Duncan Grant’s still-life paintings of the 1910s are remarkable for their stylistic variety. However, they were not just technically accomplished. The objects in these paintings were often of personal significance to the artist and his friends.
Whether it is true or not, Roger Fry’s two Post-Impressionist exhibitions in 1910 and 1912 are reputed to be the first time a naïve British public saw advanced European painting of the day. Duncan Grant (1885–1978) was an interested visitor to the first and a participant in the second. Important though the exhibition was to Grant’s development, however, his experimental period – between around 1910 and 1918 – pre-dated the first exhibition by several months. Returning from a trip around Tunis and Sicily with Maynard Keynes in spring 1911, Grant called in on Matisse at his studio in Issy-les-Molineaux, just outside Paris, armed with a letter of introduction from Simon Bussy. He later recalled that a version of La Danse and a still life of nasturtiums were present.

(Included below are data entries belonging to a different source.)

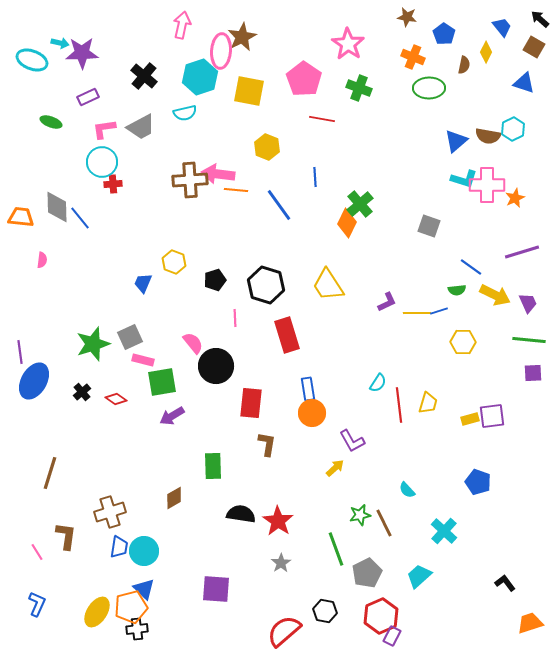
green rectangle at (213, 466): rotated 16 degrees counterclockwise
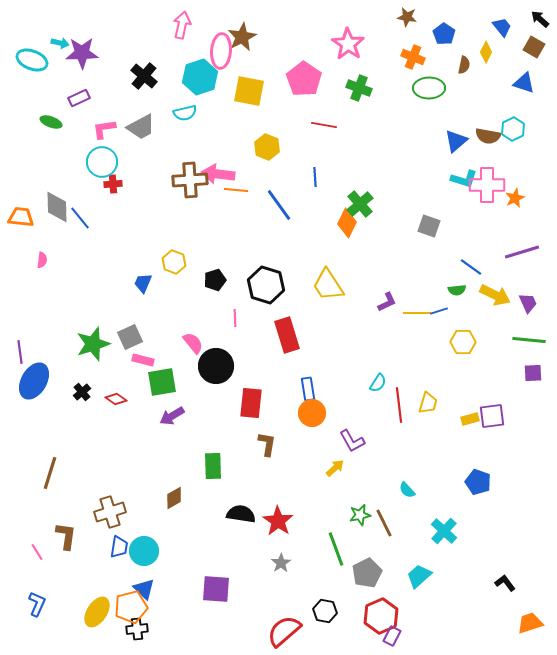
purple rectangle at (88, 97): moved 9 px left, 1 px down
red line at (322, 119): moved 2 px right, 6 px down
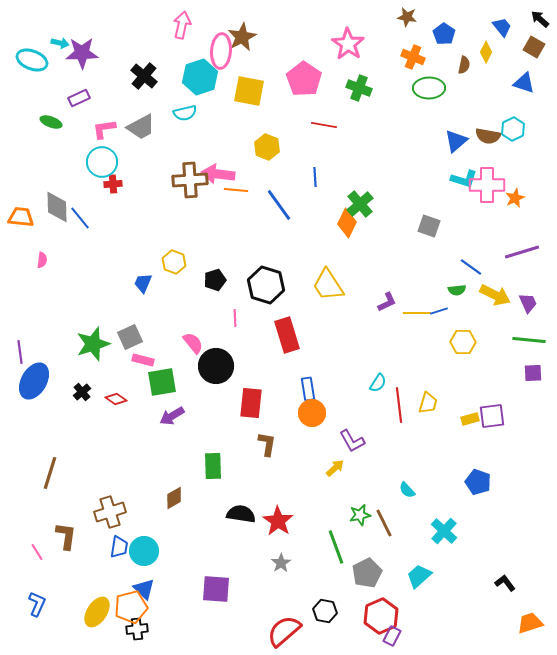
green line at (336, 549): moved 2 px up
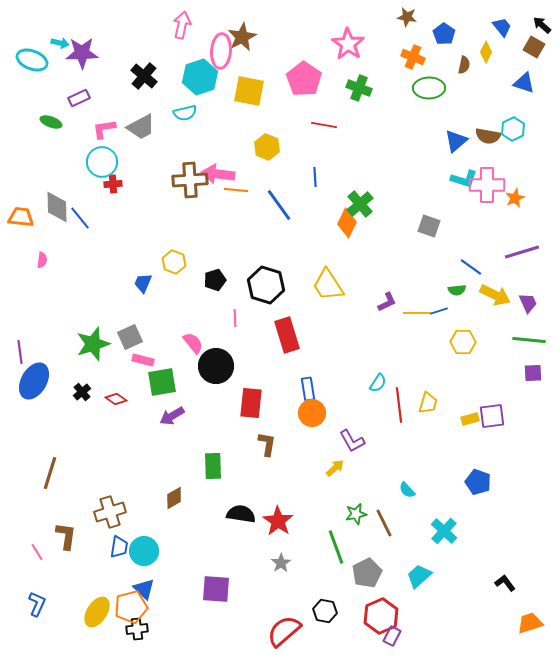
black arrow at (540, 19): moved 2 px right, 6 px down
green star at (360, 515): moved 4 px left, 1 px up
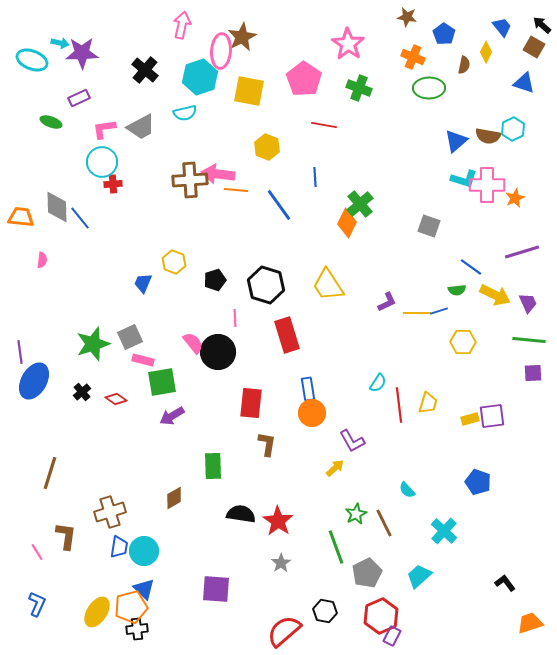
black cross at (144, 76): moved 1 px right, 6 px up
black circle at (216, 366): moved 2 px right, 14 px up
green star at (356, 514): rotated 15 degrees counterclockwise
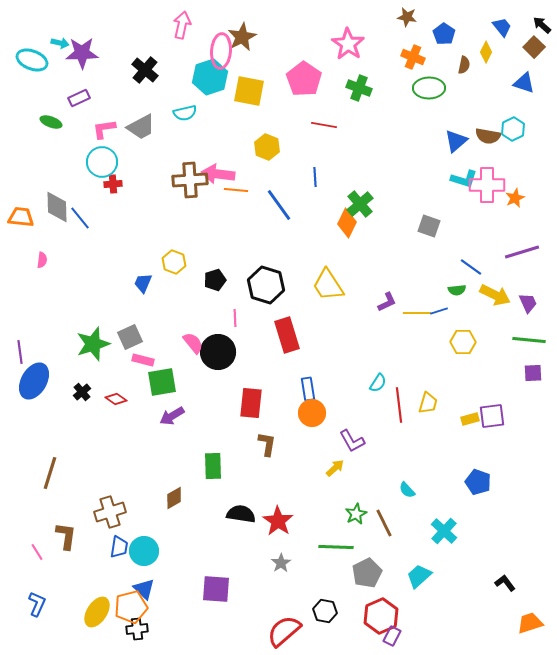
brown square at (534, 47): rotated 15 degrees clockwise
cyan hexagon at (200, 77): moved 10 px right
green line at (336, 547): rotated 68 degrees counterclockwise
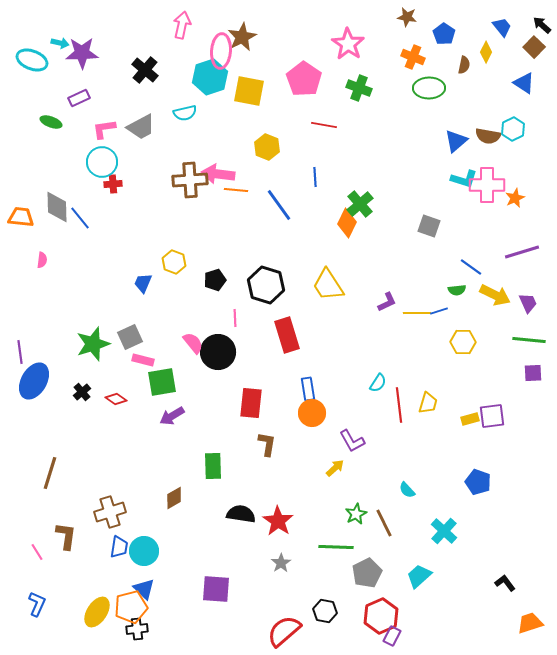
blue triangle at (524, 83): rotated 15 degrees clockwise
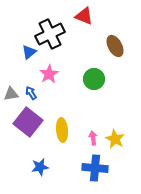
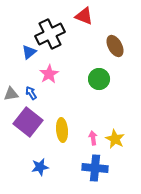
green circle: moved 5 px right
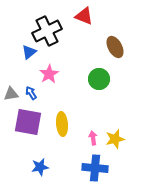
black cross: moved 3 px left, 3 px up
brown ellipse: moved 1 px down
purple square: rotated 28 degrees counterclockwise
yellow ellipse: moved 6 px up
yellow star: rotated 30 degrees clockwise
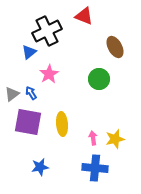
gray triangle: moved 1 px right; rotated 28 degrees counterclockwise
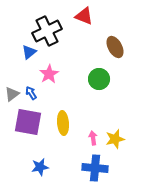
yellow ellipse: moved 1 px right, 1 px up
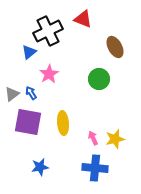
red triangle: moved 1 px left, 3 px down
black cross: moved 1 px right
pink arrow: rotated 16 degrees counterclockwise
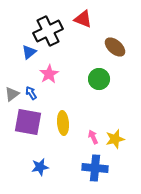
brown ellipse: rotated 20 degrees counterclockwise
pink arrow: moved 1 px up
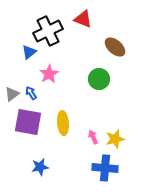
blue cross: moved 10 px right
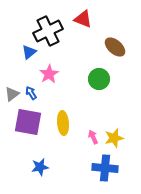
yellow star: moved 1 px left, 1 px up
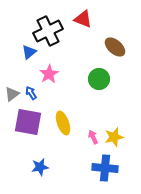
yellow ellipse: rotated 15 degrees counterclockwise
yellow star: moved 1 px up
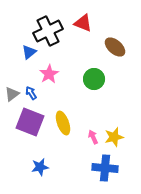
red triangle: moved 4 px down
green circle: moved 5 px left
purple square: moved 2 px right; rotated 12 degrees clockwise
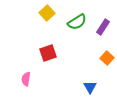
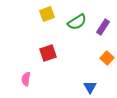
yellow square: moved 1 px down; rotated 21 degrees clockwise
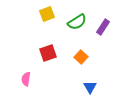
orange square: moved 26 px left, 1 px up
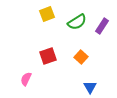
purple rectangle: moved 1 px left, 1 px up
red square: moved 3 px down
pink semicircle: rotated 16 degrees clockwise
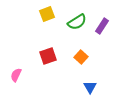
pink semicircle: moved 10 px left, 4 px up
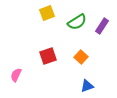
yellow square: moved 1 px up
blue triangle: moved 3 px left, 1 px up; rotated 40 degrees clockwise
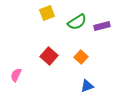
purple rectangle: rotated 42 degrees clockwise
red square: moved 1 px right; rotated 30 degrees counterclockwise
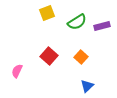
pink semicircle: moved 1 px right, 4 px up
blue triangle: rotated 24 degrees counterclockwise
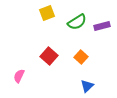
pink semicircle: moved 2 px right, 5 px down
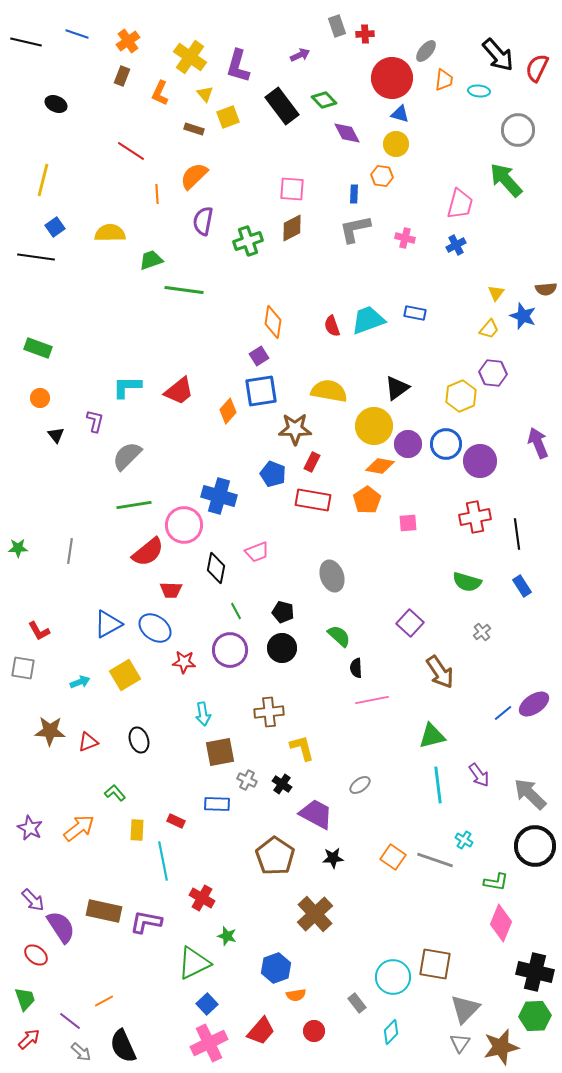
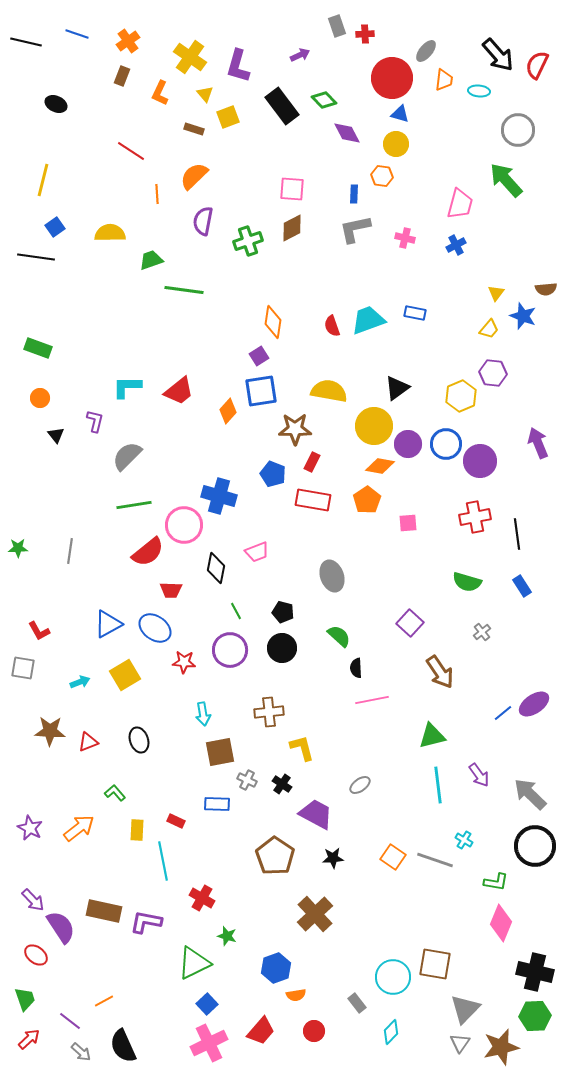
red semicircle at (537, 68): moved 3 px up
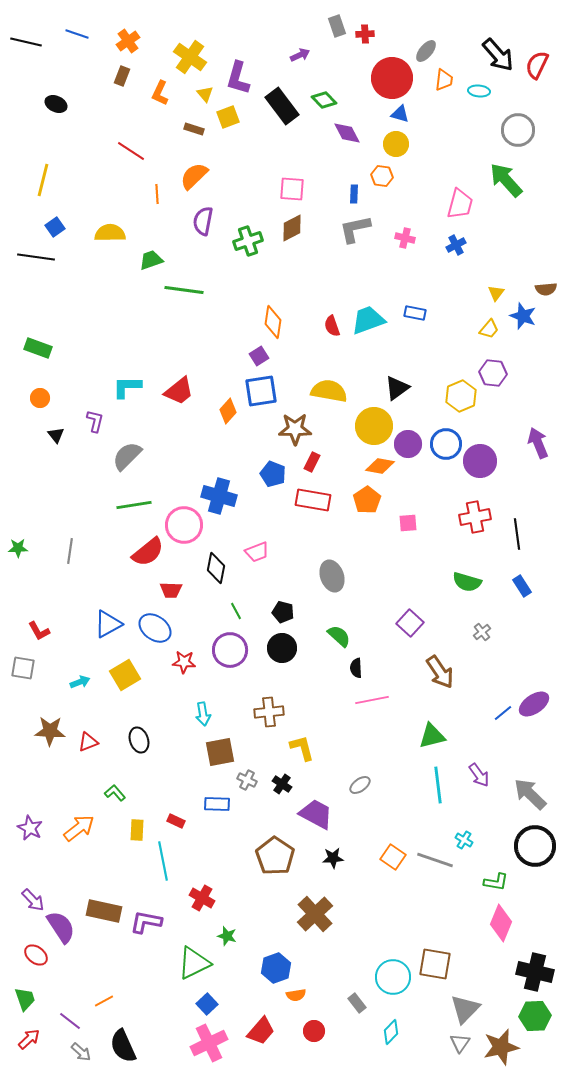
purple L-shape at (238, 66): moved 12 px down
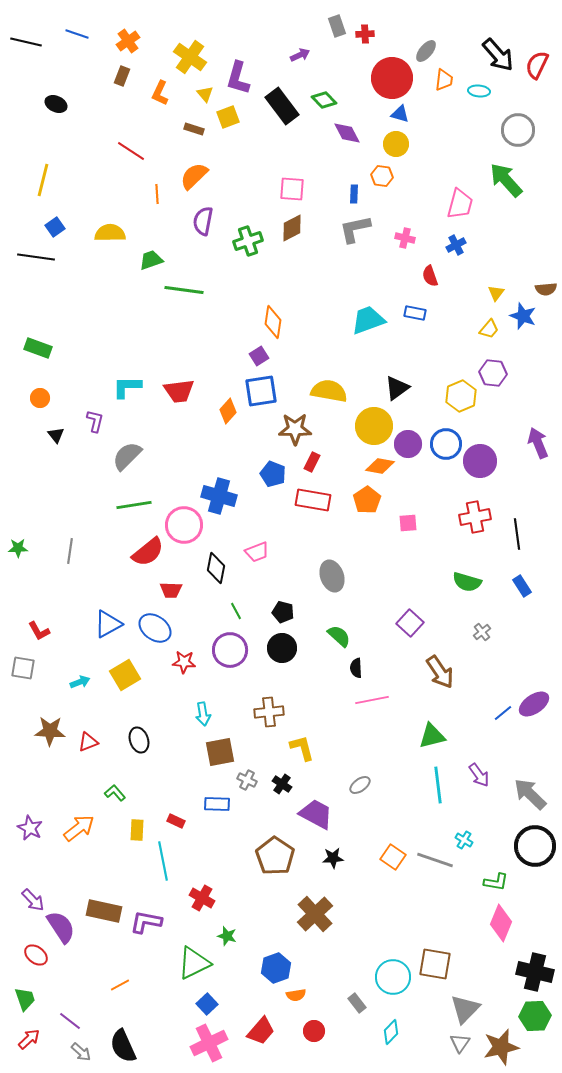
red semicircle at (332, 326): moved 98 px right, 50 px up
red trapezoid at (179, 391): rotated 32 degrees clockwise
orange line at (104, 1001): moved 16 px right, 16 px up
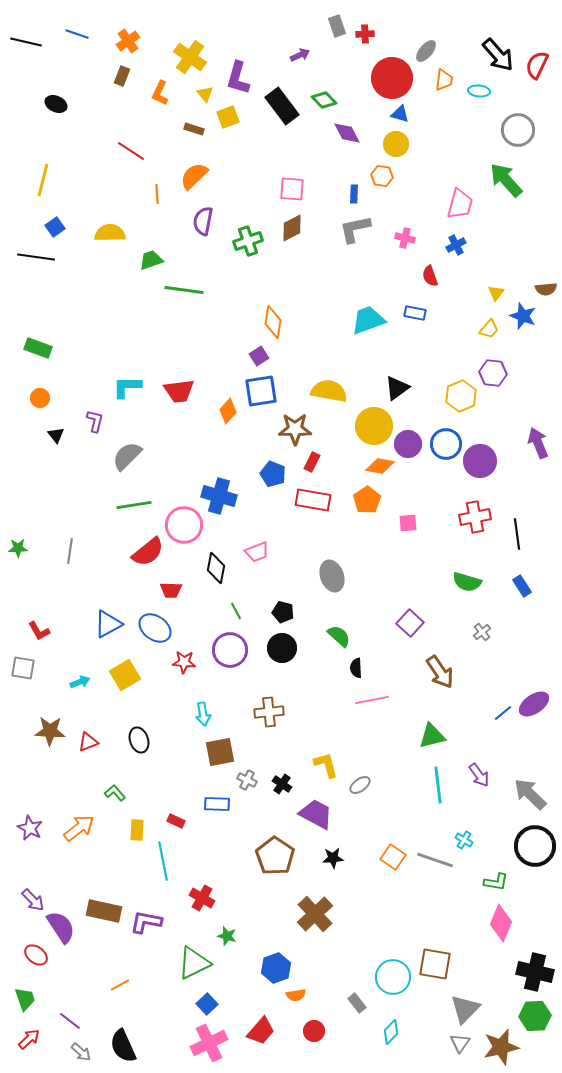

Aside from these interesting technicalities, the objects in Grant’s still-life paintings were often of personal significance to the artist and his friends. In Still Life with Compotier and Glass, the fruit dish – a ‘compotier’ or ‘tazza’ – was a housewarming present to Grant and his partner Vanessa Bell. It was given by Barbara Hiles (later Bagenal), a graduate of the Slade School of Fine Art, who visited shortly after they moved into Charleston in October 1916.
Some years later, Bagenal was photographed on a visit to the farmhouse. The image shows her seated with the very fruit dish which she had given some decades before. She was evidently proud of the gift, and pleased to find it was still there after so many years.